If a tool has no handler and falls through handle_tool_use/2 without being intercepted (via {:result, ...} or {:pause, ...}), the agent stops the turn — handle_turn/2 fires with stop_reason: :tool_use.

Pub/sub and snapshot

The agent maintains a set of subscribed pids. Use subscribe/1,2 to attach (returns {:ok, %Snapshot{}} atomically so late joiners can align with in-flight state), and unsubscribe/1,2 to detach. Subscribers are cleaned up automatically when they die.

get_snapshot/1 returns a %Omni.Agent.Snapshot{} holding the committed state, the pending messages of the in-flight turn, and the current streaming assistant message (if any). Compose everything known right now as state.messages ++ pending ++ List.wrap(partial).

Pause and resume

When handle_tool_use/2 returns {:pause, reason, state}, the agent pauses and sends {:agent, pid, :pause, {reason, %ToolUse{}}} to its subscribers. The reason is an app-defined term (e.g., :authorize, :ui_input) that tags why the agent paused.

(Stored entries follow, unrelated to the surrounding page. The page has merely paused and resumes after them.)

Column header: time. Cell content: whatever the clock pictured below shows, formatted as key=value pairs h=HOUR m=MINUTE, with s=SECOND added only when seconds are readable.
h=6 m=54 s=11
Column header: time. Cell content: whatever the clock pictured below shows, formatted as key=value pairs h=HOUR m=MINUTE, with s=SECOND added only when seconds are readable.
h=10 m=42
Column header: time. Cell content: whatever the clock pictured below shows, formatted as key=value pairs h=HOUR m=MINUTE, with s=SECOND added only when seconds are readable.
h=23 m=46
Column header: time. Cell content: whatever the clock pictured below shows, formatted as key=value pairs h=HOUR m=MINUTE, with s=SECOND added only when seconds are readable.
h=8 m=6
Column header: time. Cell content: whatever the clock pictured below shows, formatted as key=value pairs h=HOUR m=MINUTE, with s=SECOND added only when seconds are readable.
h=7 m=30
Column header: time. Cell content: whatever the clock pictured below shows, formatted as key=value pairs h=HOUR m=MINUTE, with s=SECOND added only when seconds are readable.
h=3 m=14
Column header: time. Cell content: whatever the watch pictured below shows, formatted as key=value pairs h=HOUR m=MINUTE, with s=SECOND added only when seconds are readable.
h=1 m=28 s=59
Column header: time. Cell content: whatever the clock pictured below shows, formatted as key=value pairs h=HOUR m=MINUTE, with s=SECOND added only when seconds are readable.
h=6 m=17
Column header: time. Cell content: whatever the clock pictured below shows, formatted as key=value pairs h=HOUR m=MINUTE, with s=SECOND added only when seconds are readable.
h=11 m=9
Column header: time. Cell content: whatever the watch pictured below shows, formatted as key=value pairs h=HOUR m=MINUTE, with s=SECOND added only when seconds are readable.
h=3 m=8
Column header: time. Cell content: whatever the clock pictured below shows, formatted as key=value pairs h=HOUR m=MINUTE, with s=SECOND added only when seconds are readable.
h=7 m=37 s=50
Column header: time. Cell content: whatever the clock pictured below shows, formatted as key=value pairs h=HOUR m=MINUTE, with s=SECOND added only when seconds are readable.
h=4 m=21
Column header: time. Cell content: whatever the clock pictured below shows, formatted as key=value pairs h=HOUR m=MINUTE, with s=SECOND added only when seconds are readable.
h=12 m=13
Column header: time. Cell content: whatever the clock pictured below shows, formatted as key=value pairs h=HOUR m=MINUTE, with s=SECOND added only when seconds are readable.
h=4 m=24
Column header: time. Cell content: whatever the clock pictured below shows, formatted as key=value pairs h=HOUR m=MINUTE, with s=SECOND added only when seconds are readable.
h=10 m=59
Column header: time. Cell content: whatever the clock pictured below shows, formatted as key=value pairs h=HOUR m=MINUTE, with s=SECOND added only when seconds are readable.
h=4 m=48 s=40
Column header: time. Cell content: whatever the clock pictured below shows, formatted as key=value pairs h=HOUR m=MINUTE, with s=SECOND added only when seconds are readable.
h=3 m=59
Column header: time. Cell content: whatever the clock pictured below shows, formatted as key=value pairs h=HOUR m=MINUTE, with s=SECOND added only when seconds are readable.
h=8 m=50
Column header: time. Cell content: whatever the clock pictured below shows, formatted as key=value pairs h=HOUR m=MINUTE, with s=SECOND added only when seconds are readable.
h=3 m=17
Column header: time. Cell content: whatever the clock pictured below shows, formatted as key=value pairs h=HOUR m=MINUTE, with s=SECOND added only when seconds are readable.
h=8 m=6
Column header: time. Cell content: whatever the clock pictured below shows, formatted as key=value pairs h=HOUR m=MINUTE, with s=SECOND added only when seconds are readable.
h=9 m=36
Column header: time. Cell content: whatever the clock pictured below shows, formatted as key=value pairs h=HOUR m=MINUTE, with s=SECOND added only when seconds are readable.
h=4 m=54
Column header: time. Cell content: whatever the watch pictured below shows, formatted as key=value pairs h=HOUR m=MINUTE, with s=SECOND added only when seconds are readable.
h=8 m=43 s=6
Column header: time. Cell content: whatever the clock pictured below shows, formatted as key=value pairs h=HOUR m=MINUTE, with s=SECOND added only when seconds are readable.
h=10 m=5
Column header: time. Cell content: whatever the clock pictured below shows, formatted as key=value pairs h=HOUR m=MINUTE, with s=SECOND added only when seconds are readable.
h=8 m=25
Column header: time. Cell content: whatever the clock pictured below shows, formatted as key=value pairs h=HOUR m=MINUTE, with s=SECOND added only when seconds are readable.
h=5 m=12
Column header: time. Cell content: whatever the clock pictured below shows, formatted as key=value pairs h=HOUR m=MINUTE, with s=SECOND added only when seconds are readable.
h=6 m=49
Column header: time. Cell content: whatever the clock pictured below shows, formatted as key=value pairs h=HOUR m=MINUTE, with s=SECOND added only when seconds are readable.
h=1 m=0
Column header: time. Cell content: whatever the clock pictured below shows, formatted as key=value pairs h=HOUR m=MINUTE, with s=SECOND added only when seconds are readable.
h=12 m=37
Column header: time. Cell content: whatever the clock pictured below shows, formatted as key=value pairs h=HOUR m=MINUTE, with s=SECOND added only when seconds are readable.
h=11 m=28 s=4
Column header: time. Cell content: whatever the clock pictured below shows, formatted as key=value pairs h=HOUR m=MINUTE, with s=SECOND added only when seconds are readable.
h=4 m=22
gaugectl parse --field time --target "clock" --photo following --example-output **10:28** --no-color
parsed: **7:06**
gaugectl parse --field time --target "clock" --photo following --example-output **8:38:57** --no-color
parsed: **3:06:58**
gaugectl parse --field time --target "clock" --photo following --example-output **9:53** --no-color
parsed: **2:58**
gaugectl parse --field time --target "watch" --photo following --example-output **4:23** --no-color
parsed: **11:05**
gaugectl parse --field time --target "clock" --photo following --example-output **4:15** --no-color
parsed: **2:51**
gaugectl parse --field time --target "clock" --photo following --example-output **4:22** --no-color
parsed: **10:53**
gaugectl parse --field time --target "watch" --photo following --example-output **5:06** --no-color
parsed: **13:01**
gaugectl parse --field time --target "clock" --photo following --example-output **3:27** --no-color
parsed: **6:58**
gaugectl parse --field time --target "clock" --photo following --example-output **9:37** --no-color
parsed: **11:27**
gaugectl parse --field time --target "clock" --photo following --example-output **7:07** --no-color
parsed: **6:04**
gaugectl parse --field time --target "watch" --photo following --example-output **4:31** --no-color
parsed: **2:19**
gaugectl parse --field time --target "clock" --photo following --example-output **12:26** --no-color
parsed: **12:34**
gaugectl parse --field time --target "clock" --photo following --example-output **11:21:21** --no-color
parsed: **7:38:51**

The caller inspects the tool use and resumes:

Agent.resume(agent, :execute)              # execute the tool
Agent.resume(agent, {:reject, "Denied"})   # reject with error result
Agent.resume(agent, {:result, result})      # provide a result directly

After resuming, the agent continues processing remaining tool decisions.

Prompt queuing

Calling prompt/3 while the agent is busy or paused stages the content for the next turn boundary. When the current step sequence completes:

  • handle_turn/2 fires as normal (for bookkeeping, state updates)
  • The staged prompt overrides handle_turn's decision — the agent continues with the staged content regardless of whether the callback returned {:stop, state} or {:continue, ...}

This enables steering an autonomous agent mid-run:

:ok = Agent.prompt(agent, "Stop what you're doing, focus on X instead")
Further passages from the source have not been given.